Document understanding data
----
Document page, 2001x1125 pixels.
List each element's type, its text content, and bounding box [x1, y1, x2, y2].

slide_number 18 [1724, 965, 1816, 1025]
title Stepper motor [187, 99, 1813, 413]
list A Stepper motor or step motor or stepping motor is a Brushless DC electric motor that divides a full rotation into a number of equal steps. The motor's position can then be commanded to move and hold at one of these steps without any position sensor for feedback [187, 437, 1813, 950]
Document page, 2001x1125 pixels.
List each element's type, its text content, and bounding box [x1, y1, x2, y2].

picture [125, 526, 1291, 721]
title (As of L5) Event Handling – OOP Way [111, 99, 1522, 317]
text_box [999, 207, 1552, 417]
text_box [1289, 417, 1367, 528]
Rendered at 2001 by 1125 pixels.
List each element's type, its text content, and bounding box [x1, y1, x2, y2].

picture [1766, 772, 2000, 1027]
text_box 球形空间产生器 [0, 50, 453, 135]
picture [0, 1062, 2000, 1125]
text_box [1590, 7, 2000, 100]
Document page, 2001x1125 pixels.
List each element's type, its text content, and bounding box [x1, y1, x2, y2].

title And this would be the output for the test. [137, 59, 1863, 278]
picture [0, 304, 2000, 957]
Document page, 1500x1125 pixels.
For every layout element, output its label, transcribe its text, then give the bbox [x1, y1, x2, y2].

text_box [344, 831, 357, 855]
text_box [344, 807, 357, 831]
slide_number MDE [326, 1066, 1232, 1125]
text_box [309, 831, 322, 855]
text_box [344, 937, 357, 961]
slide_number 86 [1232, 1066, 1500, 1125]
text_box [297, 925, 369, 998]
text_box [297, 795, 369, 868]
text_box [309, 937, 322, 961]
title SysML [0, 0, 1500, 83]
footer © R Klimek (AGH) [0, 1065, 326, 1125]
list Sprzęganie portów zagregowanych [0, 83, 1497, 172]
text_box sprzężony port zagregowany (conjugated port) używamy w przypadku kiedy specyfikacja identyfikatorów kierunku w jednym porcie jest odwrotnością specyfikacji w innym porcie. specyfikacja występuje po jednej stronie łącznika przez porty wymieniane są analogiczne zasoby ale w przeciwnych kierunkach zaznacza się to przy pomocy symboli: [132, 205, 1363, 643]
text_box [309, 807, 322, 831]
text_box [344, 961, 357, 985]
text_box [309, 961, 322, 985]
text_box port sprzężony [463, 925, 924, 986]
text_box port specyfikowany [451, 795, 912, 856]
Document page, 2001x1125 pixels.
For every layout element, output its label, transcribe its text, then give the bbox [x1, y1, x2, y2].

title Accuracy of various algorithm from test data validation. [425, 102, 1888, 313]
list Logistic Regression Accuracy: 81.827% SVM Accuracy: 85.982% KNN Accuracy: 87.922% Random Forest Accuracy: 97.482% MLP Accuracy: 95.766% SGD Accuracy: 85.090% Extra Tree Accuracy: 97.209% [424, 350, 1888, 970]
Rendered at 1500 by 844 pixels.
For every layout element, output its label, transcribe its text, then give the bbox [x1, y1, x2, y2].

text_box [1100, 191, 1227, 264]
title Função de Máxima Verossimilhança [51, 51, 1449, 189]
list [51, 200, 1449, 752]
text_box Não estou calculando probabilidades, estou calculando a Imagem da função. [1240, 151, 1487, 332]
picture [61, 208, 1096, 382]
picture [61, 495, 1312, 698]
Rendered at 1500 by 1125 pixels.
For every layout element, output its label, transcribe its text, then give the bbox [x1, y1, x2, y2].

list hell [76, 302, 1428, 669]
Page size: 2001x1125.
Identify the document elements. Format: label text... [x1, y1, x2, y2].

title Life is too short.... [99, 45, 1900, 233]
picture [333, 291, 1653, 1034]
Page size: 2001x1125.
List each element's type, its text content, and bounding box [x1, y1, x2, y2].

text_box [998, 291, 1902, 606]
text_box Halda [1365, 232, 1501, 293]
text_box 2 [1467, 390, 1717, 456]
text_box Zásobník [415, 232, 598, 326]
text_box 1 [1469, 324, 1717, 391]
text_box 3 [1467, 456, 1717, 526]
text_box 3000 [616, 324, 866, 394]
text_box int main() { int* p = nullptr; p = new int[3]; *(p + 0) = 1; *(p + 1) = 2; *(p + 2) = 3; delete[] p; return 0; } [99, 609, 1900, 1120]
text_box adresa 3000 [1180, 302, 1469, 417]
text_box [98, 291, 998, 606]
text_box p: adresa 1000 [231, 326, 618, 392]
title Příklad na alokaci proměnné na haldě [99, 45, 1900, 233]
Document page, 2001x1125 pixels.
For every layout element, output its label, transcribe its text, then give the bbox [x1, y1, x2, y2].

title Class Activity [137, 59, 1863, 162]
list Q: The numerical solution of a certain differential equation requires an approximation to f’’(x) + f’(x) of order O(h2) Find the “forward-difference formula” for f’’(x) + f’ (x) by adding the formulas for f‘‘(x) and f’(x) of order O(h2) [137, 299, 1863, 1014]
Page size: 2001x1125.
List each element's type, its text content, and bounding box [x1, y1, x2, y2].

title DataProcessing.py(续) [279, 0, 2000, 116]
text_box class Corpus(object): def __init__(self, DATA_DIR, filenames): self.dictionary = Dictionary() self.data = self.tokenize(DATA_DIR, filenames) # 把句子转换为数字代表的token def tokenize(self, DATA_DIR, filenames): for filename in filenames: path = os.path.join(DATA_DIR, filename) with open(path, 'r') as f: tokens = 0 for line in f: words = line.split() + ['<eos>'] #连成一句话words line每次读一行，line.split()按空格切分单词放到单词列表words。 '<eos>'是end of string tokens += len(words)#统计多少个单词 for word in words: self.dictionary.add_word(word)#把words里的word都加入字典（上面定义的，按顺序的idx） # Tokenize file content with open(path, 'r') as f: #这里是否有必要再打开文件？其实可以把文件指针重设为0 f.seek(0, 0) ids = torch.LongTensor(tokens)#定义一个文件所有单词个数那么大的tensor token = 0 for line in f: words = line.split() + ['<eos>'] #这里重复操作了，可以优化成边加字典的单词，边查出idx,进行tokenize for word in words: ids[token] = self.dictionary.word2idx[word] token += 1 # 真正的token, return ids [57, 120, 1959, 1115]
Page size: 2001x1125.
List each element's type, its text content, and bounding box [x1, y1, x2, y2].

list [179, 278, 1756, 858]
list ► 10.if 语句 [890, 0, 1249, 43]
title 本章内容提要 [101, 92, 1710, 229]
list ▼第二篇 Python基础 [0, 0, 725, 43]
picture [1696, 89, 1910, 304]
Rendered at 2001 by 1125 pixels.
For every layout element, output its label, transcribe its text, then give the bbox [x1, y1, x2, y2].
----
* [What the task requires]
Would you please give the data above again, exactly as it appears?

* [Your response]
Document page, 2001x1125 pixels.
List each element's type, its text content, and bounding box [x1, y1, x2, y2].

slide_number 18 [1724, 965, 1816, 1025]
title Stepper motor [187, 99, 1813, 413]
list A Stepper motor or step motor or stepping motor is a Brushless DC electric motor that divides a full rotation into a number of equal steps. The motor's position can then be commanded to move and hold at one of these steps without any position sensor for feedback [187, 437, 1813, 950]
Document page, 2001x1125 pixels.
List each element's type, its text content, and bounding box [x1, y1, x2, y2].

picture [125, 526, 1291, 721]
title (As of L5) Event Handling – OOP Way [111, 99, 1522, 317]
text_box [999, 207, 1552, 417]
text_box [1289, 417, 1367, 528]
Rendered at 2001 by 1125 pixels.
List each element's type, its text content, and bounding box [x1, y1, x2, y2].

picture [1766, 772, 2000, 1027]
text_box 球形空间产生器 [0, 50, 453, 135]
picture [0, 1062, 2000, 1125]
text_box [1590, 7, 2000, 100]
Document page, 2001x1125 pixels.
List each element's type, its text content, and bounding box [x1, y1, x2, y2].

title And this would be the output for the test. [137, 59, 1863, 278]
picture [0, 304, 2000, 957]
Document page, 1500x1125 pixels.
For every layout element, output its label, transcribe its text, then give the bbox [x1, y1, x2, y2].

text_box [344, 831, 357, 855]
text_box [344, 807, 357, 831]
slide_number MDE [326, 1066, 1232, 1125]
text_box [309, 831, 322, 855]
text_box [344, 937, 357, 961]
slide_number 86 [1232, 1066, 1500, 1125]
text_box [297, 925, 369, 998]
text_box [297, 795, 369, 868]
text_box [309, 937, 322, 961]
title SysML [0, 0, 1500, 83]
footer © R Klimek (AGH) [0, 1065, 326, 1125]
list Sprzęganie portów zagregowanych [0, 83, 1497, 172]
text_box sprzężony port zagregowany (conjugated port) używamy w przypadku kiedy specyfikacja identyfikatorów kierunku w jednym porcie jest odwrotnością specyfikacji w innym porcie. specyfikacja występuje po jednej stronie łącznika przez porty wymieniane są analogiczne zasoby ale w przeciwnych kierunkach zaznacza się to przy pomocy symboli: [132, 205, 1363, 643]
text_box [309, 807, 322, 831]
text_box [344, 961, 357, 985]
text_box [309, 961, 322, 985]
text_box port sprzężony [463, 925, 924, 986]
text_box port specyfikowany [451, 795, 912, 856]
Document page, 2001x1125 pixels.
For every layout element, output its label, transcribe its text, then give the bbox [x1, y1, x2, y2].

title Accuracy of various algorithm from test data validation. [425, 102, 1888, 313]
list Logistic Regression Accuracy: 81.827% SVM Accuracy: 85.982% KNN Accuracy: 87.922% Random Forest Accuracy: 97.482% MLP Accuracy: 95.766% SGD Accuracy: 85.090% Extra Tree Accuracy: 97.209% [424, 350, 1888, 970]
Rendered at 1500 by 844 pixels.
For every layout element, output its label, transcribe its text, then give the bbox [x1, y1, x2, y2].

text_box [1100, 191, 1227, 264]
title Função de Máxima Verossimilhança [51, 51, 1449, 189]
list [51, 200, 1449, 752]
text_box Não estou calculando probabilidades, estou calculando a Imagem da função. [1240, 151, 1487, 332]
picture [61, 208, 1096, 382]
picture [61, 495, 1312, 698]
Rendered at 1500 by 1125 pixels.
For every layout element, output its label, transcribe its text, then give the bbox [x1, y1, x2, y2].

list hell [76, 302, 1428, 669]
Page size: 2001x1125.
Identify the document elements. Format: label text... [x1, y1, x2, y2].

title Life is too short.... [99, 45, 1900, 233]
picture [333, 291, 1653, 1034]
Page size: 2001x1125.
List each element's type, its text content, and bounding box [x1, y1, x2, y2].

text_box [998, 291, 1902, 606]
text_box Halda [1365, 232, 1501, 293]
text_box 2 [1467, 390, 1717, 456]
text_box Zásobník [415, 232, 598, 326]
text_box 1 [1469, 324, 1717, 391]
text_box 3 [1467, 456, 1717, 526]
text_box 3000 [616, 324, 866, 394]
text_box int main() { int* p = nullptr; p = new int[3]; *(p + 0) = 1; *(p + 1) = 2; *(p + 2) = 3; delete[] p; return 0; } [99, 609, 1900, 1120]
text_box adresa 3000 [1180, 302, 1469, 417]
text_box [98, 291, 998, 606]
text_box p: adresa 1000 [231, 326, 618, 392]
title Příklad na alokaci proměnné na haldě [99, 45, 1900, 233]
Document page, 2001x1125 pixels.
For every layout element, output its label, transcribe its text, then give the bbox [x1, y1, x2, y2].

title Class Activity [137, 59, 1863, 162]
list Q: The numerical solution of a certain differential equation requires an approximation to f’’(x) + f’(x) of order O(h2) Find the “forward-difference formula” for f’’(x) + f’ (x) by adding the formulas for f‘‘(x) and f’(x) of order O(h2) [137, 299, 1863, 1014]
Page size: 2001x1125.
List each element's type, its text content, and bounding box [x1, y1, x2, y2].

title DataProcessing.py(续) [279, 0, 2000, 116]
text_box class Corpus(object): def __init__(self, DATA_DIR, filenames): self.dictionary = Dictionary() self.data = self.tokenize(DATA_DIR, filenames) # 把句子转换为数字代表的token def tokenize(self, DATA_DIR, filenames): for filename in filenames: path = os.path.join(DATA_DIR, filename) with open(path, 'r') as f: tokens = 0 for line in f: words = line.split() + ['<eos>'] #连成一句话words line每次读一行，line.split()按空格切分单词放到单词列表words。 '<eos>'是end of string tokens += len(words)#统计多少个单词 for word in words: self.dictionary.add_word(word)#把words里的word都加入字典（上面定义的，按顺序的idx） # Tokenize file content with open(path, 'r') as f: #这里是否有必要再打开文件？其实可以把文件指针重设为0 f.seek(0, 0) ids = torch.LongTensor(tokens)#定义一个文件所有单词个数那么大的tensor token = 0 for line in f: words = line.split() + ['<eos>'] #这里重复操作了，可以优化成边加字典的单词，边查出idx,进行tokenize for word in words: ids[token] = self.dictionary.word2idx[word] token += 1 # 真正的token, return ids [57, 120, 1959, 1115]
Page size: 2001x1125.
List each element's type, its text content, and bounding box [x1, y1, x2, y2].

list [179, 278, 1756, 858]
list ► 10.if 语句 [890, 0, 1249, 43]
title 本章内容提要 [101, 92, 1710, 229]
list ▼第二篇 Python基础 [0, 0, 725, 43]
picture [1696, 89, 1910, 304]
Rendered at 2001 by 1125 pixels.
For every layout element, output its label, transcribe its text, then give the bbox [x1, y1, x2, y2].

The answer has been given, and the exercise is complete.